[gclist] gc concerns
Wed, 13 Dec 2000 16:10:10 -0800
> From: Mike Roberts [mailto:firstname.lastname@example.org]
> > From: Boehm, Hans [mailto:email@example.com]
> > ...
> > 1) Response time. The client may be stopped for long enough that
> > the pause
> > becomes visible to the user.
> the client is being done by a different team, so i know it
> won't be written
> with gc (hopefully, they won't try to keep me from using it).
> if the time
> spent in collection (stop-the-world) is small compared to the
> amount of time
> between internet updates (2-3 times a second is our goal)
> from the server, i
> don't think the client will see any noticeable pause.
As a very rough guess, a collector might trace 200MB/sec/processor on a
modern X86 machine. (I don't have real numbers off the top of my head.

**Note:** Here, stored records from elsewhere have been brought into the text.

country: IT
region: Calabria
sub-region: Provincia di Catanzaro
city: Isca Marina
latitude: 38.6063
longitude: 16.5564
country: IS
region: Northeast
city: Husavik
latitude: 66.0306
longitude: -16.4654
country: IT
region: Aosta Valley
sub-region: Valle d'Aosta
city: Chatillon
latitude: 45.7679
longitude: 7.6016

Perhaps someone can fill them in? A third of the real memory bus bandwidth
is probably not too far off.) That means you should be able to keep GC
pauses to 100msecs if you have to trace on the order of 20MB or less. On a
4 processor, single bus machine with a paralel GC, that might go to 50MB or
500MB/sec trace speed.
> > 2) Multiprocessor throughput. Even if you perfectly
> parallelism the GC
> > client, the garbage collector may make the application
> > single-threaded for a
> > significant fraction of the execution time. If 1/5 of the cycles
> > are spent
> > in the single-threaded portion of the GC, you'll be ending half the
> > wall-clock time in the GC on a 4 processor machine.
> that's half the gc's wall-clock time in the single threaded
> portion. not
> half the application's wall-clock time in the gc, right?

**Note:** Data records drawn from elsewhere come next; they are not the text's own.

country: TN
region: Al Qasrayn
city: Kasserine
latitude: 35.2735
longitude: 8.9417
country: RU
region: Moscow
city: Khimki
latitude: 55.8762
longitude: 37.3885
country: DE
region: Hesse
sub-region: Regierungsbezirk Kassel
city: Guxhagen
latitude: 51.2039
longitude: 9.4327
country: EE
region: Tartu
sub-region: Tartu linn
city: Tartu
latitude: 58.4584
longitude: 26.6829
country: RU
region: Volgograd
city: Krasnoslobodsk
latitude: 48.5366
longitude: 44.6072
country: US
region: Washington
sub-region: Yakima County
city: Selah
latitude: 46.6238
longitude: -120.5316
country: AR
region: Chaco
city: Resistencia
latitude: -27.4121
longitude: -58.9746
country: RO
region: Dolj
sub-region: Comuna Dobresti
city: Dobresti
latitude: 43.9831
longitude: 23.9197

Actually, I meant the latter, unfortunately. For a sequential GC, most of
the allocation/GC time will normally be spent in the single-threaded part of
the GC. If the allocation/GC time is 20% of the total application time, and
the rest of the application uses all processors, the rest is arithmetic.

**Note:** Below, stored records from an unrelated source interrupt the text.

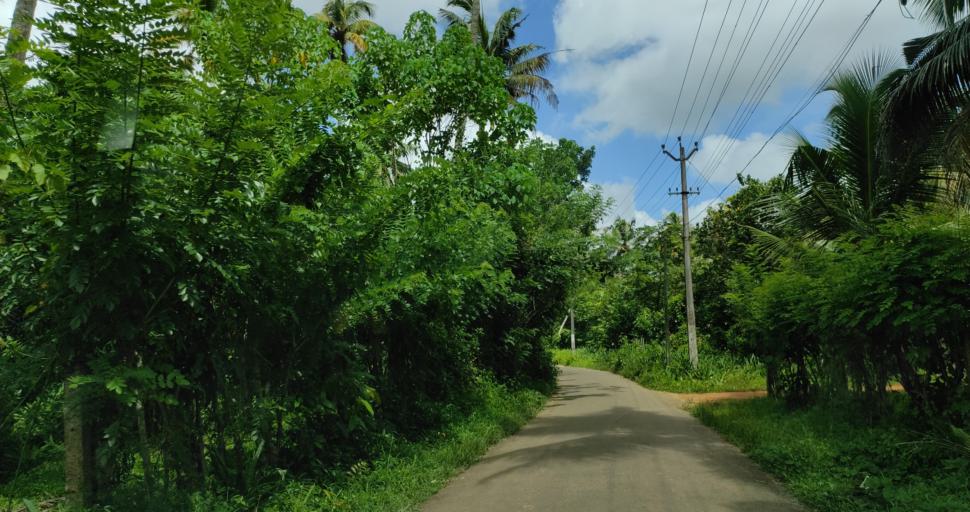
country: IN
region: Kerala
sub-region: Alappuzha
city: Shertallai
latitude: 9.6666
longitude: 76.3762
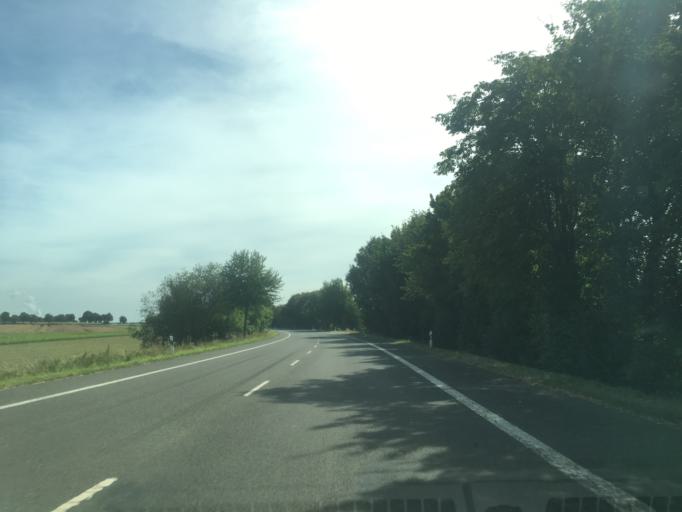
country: DE
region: North Rhine-Westphalia
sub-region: Regierungsbezirk Koln
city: Titz
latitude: 51.0410
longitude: 6.4000
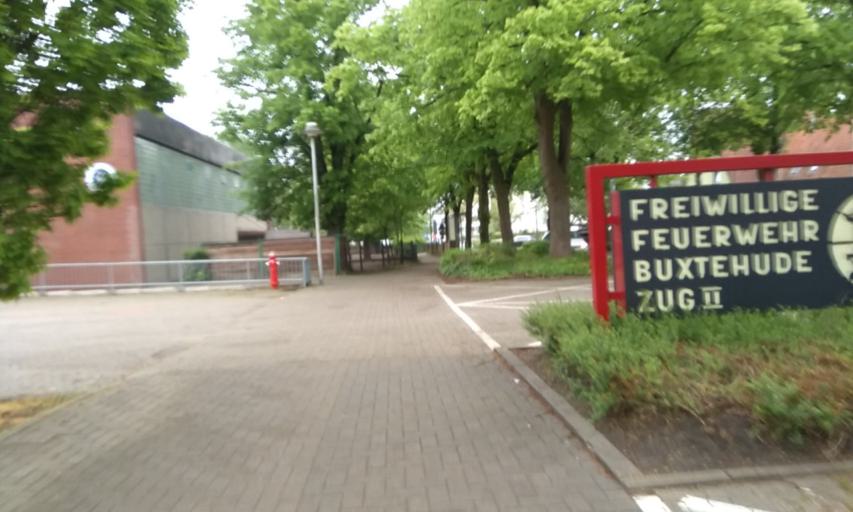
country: DE
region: Lower Saxony
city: Buxtehude
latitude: 53.4659
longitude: 9.6874
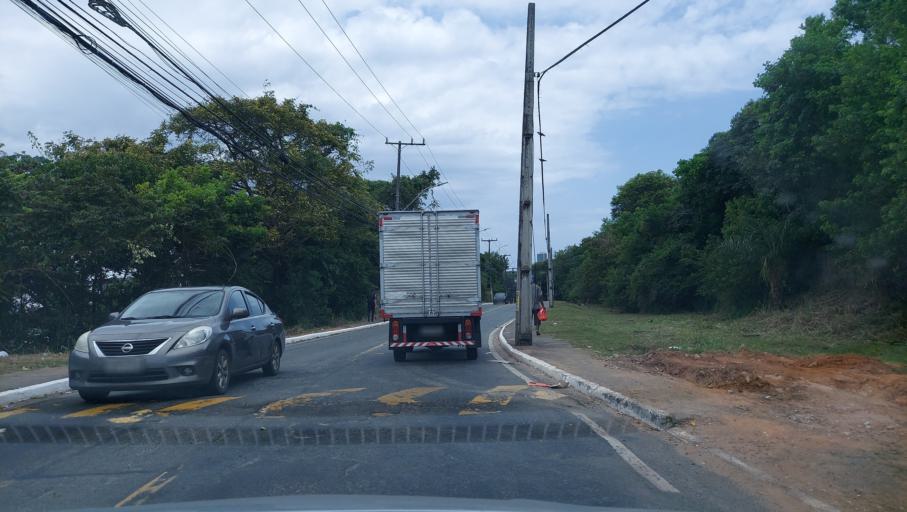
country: BR
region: Bahia
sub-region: Salvador
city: Salvador
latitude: -12.9659
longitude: -38.4430
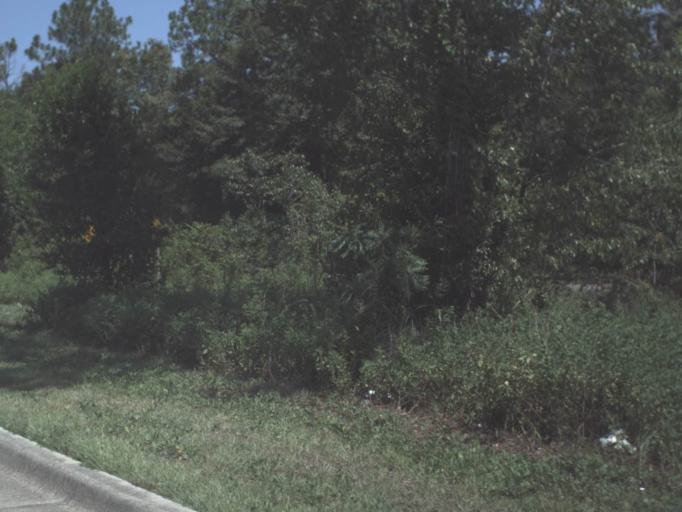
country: US
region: Florida
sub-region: Taylor County
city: Perry
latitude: 30.0906
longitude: -83.5359
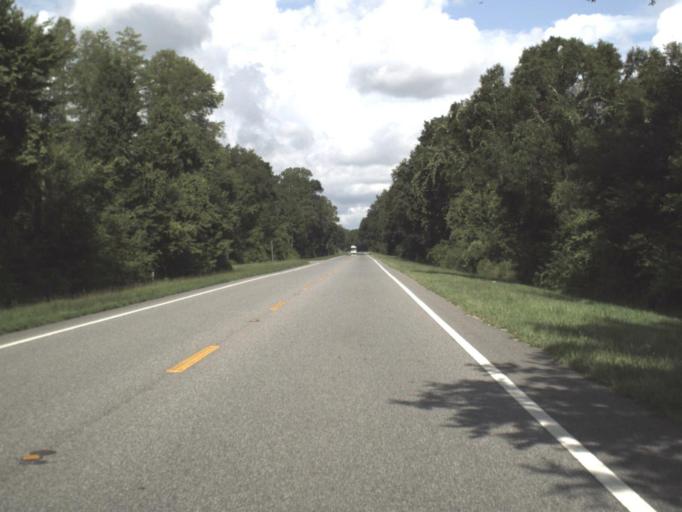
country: US
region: Florida
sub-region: Hernando County
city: Ridge Manor
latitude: 28.5077
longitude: -82.1411
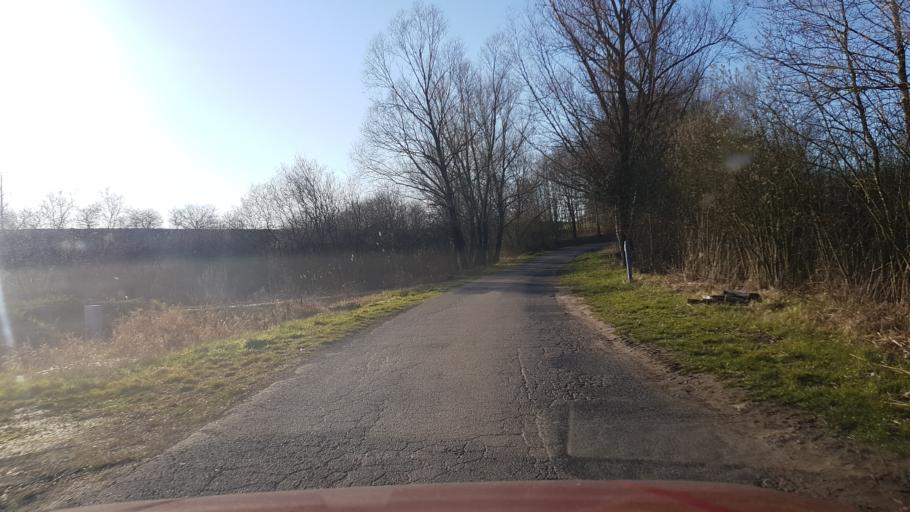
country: PL
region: West Pomeranian Voivodeship
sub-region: Powiat stargardzki
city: Stara Dabrowa
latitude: 53.3821
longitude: 15.0958
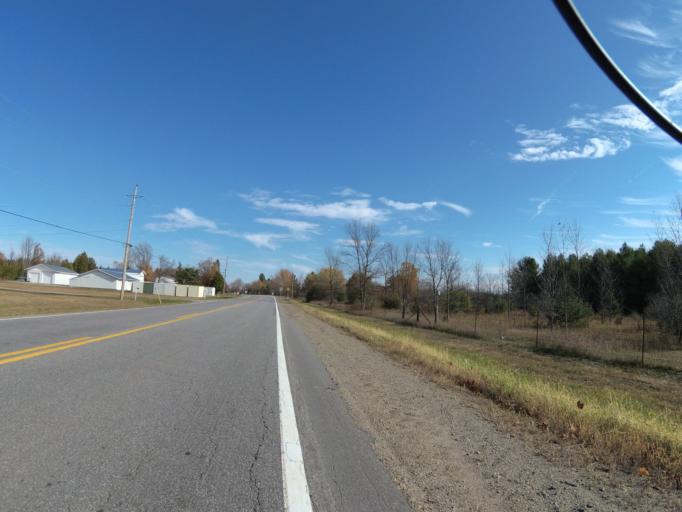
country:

Spending 20% of the time in the allocator usually requires a fairly
allocation-intensive application, but is not unusual.
Note that you can easily get some of these problems with malloc/free in
multithreaded applications as well. Making malloc scalable is also
nontrivial. (In some cases, it may actually be harder. I can send you a
paper if you really want the details.)
This assumes that you do not have any concurrency between the client and the
GC. There are many algorithms that allow you to violate that assumption.
But it tends to be tricky to make such things robust if you don't
parallelize the collector as well.
> > ...
> > 1) Most modern computers are memory-poor in comparison to
> the processor
> > speed. Hence there is strong motivation to keep heap sizes
> down, and thus
> > most applications run with heap sizes that are small enough that
> > stop-the-world collections finish in a reasonable amount of
> time, and GC
> > pause times are often not much of an issue.
> we're looking at 2-4G of memory per system, more if necessary. the
> processors are most likely to be pentium iii xeons. this
> server application
> will be the only application running on each server.
If the collected heap can occupy a significant fraction of those 2-4 GB,
then it sounds like you do need incremental collection. As was pointed out,
the above observation doesn't apply to servers, or at least nowhere near
universally. I was only trying to explain why there generally seems to be
relatively little interest in incremental GC, the unfortunate result being
that it isn't well supported. I personally think it is useful.